Does this voluntary blindness make us bad people? It’s hard to say. There’s no obligation to give money, and it may be unfair of a panhandler to ask us for it. But since when did fairness and obligation define the right thing to do?

The city of New Haven is clear on its stance: Panhandling has got to go. A few months ago, Mayor Toni Harp launched the “Give Change to Make Change” campaign, which raises funds through colorful new parking meters that accept donations. The money is collected by the New Haven Free Public Library and is distributed to local organizations helping the homeless, like Youth Continuum and Liberty Community Services. It’s a feel-good story until you read the motives.

The Give Change to Make Change website encourages citizens to stop “enabling” panhandling so that downtown becomes a “friendlier, safer place.” It instructs New Havenites to “politely say ‘NO’” to requests for money and walk away. It claims that “panhandlers are not really homeless” – that there is, in the words of Executive Director of Town Green Special Services District Winfield Davis, “a professional panhandling population in downtown New Haven.” The problem, Davis says, is not that people are asking for money — it’s “that they may not actually need it.”

This is not New Haven’s first fight against homelessness — or perhaps we should say fight against the homeless. In December 2016, the city tore down an encampment in East Rock which housed 18 people. The residents had been given only a week of warning. The city claimed concern about homeless citizens outside in the cold, and that the campsite itself was illegal. City Hall claimed that everyone was immediately placed in a shelter, but according to Maureen Johnson, an advocate for the homeless, 11 had still not received housing by nighttime.

This is not a recent effort either.
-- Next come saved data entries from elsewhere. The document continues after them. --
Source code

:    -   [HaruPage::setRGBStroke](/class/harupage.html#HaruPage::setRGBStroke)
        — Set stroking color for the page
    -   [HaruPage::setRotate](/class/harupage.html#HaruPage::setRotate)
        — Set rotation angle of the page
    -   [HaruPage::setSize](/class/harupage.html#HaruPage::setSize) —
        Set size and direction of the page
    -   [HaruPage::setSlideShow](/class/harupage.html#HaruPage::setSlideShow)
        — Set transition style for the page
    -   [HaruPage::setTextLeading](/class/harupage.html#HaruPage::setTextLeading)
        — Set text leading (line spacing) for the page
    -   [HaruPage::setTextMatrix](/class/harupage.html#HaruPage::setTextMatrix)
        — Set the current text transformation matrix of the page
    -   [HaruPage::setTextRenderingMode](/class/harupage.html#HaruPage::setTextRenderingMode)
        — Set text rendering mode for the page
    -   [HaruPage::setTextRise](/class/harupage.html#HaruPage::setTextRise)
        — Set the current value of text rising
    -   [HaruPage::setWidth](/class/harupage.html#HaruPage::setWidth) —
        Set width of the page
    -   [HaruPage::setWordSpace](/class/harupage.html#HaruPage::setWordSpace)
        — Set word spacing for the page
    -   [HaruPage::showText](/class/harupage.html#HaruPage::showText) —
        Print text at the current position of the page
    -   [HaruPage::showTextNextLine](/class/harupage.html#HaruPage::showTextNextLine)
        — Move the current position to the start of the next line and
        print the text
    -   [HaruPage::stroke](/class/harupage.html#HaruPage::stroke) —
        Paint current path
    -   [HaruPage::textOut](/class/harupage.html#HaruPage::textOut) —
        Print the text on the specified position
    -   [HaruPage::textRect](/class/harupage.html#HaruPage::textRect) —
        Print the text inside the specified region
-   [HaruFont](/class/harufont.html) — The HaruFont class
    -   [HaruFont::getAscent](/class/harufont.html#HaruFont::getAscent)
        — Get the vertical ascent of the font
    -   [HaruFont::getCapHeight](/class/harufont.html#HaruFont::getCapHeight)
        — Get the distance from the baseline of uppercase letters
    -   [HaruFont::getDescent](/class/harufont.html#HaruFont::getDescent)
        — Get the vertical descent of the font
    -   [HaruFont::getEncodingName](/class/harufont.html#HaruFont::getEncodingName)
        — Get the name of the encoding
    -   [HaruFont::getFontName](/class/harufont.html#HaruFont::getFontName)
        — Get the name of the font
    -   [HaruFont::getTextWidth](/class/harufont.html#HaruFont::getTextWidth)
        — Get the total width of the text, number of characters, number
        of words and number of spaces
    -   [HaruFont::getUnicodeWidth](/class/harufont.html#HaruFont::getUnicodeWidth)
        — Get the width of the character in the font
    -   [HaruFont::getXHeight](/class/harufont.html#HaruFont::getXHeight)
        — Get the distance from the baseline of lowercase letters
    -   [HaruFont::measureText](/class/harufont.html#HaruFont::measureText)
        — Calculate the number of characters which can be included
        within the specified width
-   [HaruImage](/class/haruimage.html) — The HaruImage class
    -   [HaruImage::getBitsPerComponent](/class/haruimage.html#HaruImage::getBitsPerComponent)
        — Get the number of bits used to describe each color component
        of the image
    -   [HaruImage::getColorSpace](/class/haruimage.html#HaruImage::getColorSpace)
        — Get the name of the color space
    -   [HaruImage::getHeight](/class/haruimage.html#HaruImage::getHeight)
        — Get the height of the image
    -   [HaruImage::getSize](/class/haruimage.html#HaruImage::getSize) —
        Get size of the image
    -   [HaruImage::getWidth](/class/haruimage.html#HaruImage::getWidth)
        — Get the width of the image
According to a report from the Yale Law School, as far back as 1996, the city council developed a policy that homeless residents “are no longer welcome” and described a plan to “continually remove [homeless people] from the places they are frequenting.” Police followed through with a “harassment sweep”: The homeless were “handcuffed, transported to an athletic field for booking, chained to benches, marked with numbers and held for as long as six hours” for crimes as small as “dropping a match, a leaf or a piece of paper or jaywalking.”

New Haven systematically discriminates against the homeless by setting them up for criminal activity. “Constructing or erect[ing] any building or structure for temporary use” is strictly prohibited in the Elm City. Pushing a shopping cart on a public street is punishable with a $35 fine. And though there are no laws yet against panhandling, loitering is illegal and gives police great flexibility in exploiting the homeless through an appallingly broad definition: “No persons shall assemble idly and remain in crowds upon any footway, sidewalk or crosswalks in any streets or in any of the public squares.” I’ve stood around countless times at the corner of the Green waiting to meet up with a friend, but because I wear Sperry’s and attend Yale I fared better than Tyler, a New Haven resident who’s been periodically homeless since 1998 and has been arrested or cited several times for loitering and the like.

There’s not even statistical justification for the city’s efforts. The 2016 “point in time” count conducted by the Connecticut Coalition to End Homelessness showed that 625 people were homeless in the city on Jan. 26, 2016 — a 10 percent increase over the previous year’s count. There was also a 52.7 percent increase in the number of homeless people found sleeping outside rather than in shelters.

It would be unfair to blindly slam the city for all this, given the widespread efforts to increase the number of beds in shelters and meals in soup kitchens. But it’s impossible to avoid the fact that the city’s “solutions” are pushing the poor into the shadows and allowing the well-off to keep them out of sight.

Yale University has no official stance on panhandling. I’m glad this is the case — an institutional pressure to give (or not give) would undermine the value of the dollar we donate. We must recognize, however, that choosing not to help panhandlers neither equates to nor justifies discriminating against them. Don’t fall for the mayor’s rhetoric — erecting parking meters and tearing down encampments are just the latest steps backwards in the battle against homelessness.